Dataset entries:
○ ○ ○ ○

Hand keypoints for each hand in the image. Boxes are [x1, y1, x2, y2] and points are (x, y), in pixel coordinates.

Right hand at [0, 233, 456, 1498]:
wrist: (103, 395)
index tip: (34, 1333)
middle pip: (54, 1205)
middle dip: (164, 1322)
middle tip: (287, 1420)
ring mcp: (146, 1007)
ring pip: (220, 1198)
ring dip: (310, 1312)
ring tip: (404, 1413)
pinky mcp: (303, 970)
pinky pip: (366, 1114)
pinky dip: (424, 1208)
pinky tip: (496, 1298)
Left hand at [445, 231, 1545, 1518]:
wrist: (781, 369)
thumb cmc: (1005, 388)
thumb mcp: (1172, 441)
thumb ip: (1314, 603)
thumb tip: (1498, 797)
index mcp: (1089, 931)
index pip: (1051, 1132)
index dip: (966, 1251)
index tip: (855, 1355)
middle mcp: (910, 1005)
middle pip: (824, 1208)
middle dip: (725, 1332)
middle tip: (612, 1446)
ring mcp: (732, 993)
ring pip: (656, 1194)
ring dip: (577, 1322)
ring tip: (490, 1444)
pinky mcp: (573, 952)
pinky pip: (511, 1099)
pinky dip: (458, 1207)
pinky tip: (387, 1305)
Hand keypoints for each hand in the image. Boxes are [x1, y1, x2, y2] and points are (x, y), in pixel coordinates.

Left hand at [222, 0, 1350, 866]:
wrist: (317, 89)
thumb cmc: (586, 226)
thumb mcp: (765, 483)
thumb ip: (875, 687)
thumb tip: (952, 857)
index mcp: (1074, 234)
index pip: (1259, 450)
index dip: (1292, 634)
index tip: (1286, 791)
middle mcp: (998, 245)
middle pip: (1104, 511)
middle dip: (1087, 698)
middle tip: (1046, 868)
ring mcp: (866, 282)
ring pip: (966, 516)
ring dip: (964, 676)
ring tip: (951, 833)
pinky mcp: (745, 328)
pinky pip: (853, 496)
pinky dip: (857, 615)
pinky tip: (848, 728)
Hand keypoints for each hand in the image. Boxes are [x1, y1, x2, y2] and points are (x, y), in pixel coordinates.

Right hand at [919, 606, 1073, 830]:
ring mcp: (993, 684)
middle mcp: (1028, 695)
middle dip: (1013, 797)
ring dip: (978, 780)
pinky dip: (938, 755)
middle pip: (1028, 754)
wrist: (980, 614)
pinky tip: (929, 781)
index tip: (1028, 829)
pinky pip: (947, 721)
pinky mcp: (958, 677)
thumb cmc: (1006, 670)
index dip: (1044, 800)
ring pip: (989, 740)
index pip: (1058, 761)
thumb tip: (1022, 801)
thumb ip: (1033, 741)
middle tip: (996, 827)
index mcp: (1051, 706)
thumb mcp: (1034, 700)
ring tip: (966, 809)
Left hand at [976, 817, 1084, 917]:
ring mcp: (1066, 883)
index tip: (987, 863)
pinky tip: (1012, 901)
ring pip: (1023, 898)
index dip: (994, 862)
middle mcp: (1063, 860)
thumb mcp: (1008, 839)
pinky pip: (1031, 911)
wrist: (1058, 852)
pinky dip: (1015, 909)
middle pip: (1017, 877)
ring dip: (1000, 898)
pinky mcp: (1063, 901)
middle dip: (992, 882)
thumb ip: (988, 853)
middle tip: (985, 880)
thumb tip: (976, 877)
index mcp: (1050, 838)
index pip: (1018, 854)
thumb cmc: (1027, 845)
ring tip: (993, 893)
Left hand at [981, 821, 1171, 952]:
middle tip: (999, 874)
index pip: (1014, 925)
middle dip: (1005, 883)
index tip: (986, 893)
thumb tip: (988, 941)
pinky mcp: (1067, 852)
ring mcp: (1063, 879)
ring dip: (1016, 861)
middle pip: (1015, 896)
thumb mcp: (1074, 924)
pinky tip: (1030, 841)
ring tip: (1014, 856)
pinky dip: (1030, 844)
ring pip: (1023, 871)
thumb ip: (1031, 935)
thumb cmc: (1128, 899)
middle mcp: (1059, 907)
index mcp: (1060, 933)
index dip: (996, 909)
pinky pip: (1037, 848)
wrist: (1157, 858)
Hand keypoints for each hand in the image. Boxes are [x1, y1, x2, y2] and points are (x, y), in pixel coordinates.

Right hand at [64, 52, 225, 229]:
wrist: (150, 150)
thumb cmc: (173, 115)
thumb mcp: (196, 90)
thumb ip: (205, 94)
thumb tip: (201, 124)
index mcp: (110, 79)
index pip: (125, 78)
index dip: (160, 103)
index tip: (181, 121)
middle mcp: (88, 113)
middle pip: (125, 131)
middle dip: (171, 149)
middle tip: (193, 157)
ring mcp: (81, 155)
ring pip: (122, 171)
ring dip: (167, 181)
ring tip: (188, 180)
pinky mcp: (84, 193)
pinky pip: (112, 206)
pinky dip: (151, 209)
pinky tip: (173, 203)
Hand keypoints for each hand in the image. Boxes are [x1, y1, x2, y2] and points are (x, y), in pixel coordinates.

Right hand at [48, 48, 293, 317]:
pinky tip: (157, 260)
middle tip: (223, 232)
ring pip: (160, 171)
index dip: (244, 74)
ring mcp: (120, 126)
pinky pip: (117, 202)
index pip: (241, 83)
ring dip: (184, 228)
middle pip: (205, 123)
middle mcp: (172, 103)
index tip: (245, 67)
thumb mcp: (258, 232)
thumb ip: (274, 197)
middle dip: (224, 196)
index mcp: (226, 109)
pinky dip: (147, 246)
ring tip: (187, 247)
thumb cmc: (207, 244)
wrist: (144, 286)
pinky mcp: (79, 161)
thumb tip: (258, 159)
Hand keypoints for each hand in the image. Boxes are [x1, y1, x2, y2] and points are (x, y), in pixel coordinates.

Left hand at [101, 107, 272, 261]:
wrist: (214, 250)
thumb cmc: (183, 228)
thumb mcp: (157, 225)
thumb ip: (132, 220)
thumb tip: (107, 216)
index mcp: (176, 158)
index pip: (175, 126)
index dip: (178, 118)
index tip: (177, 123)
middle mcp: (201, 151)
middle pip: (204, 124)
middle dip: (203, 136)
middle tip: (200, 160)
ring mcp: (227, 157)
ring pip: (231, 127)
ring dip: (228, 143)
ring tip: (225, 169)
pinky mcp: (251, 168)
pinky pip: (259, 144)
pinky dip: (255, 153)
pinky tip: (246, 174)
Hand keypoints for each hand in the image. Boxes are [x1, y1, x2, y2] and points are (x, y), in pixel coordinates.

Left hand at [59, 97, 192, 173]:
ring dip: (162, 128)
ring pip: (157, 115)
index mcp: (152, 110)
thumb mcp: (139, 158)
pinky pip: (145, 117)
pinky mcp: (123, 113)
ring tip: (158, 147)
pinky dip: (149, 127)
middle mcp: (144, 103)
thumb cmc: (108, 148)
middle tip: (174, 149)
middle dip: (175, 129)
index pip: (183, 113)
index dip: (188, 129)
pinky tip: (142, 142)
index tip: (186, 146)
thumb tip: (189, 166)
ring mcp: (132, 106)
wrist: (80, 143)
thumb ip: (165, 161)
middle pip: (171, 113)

○ ○ ○ ○

Filter the entries down to the lines that hold "Left". Copy those lines.

Left hand at [445, 231, 1545, 1518]:
Left hand at [222, 0, 1350, 866]:
Left hand at [976, 817, 1084, 917]:
Left hand at [981, 821, 1171, 952]:
Left hand at [101, 107, 272, 261]:
Left hand at [59, 97, 192, 173]:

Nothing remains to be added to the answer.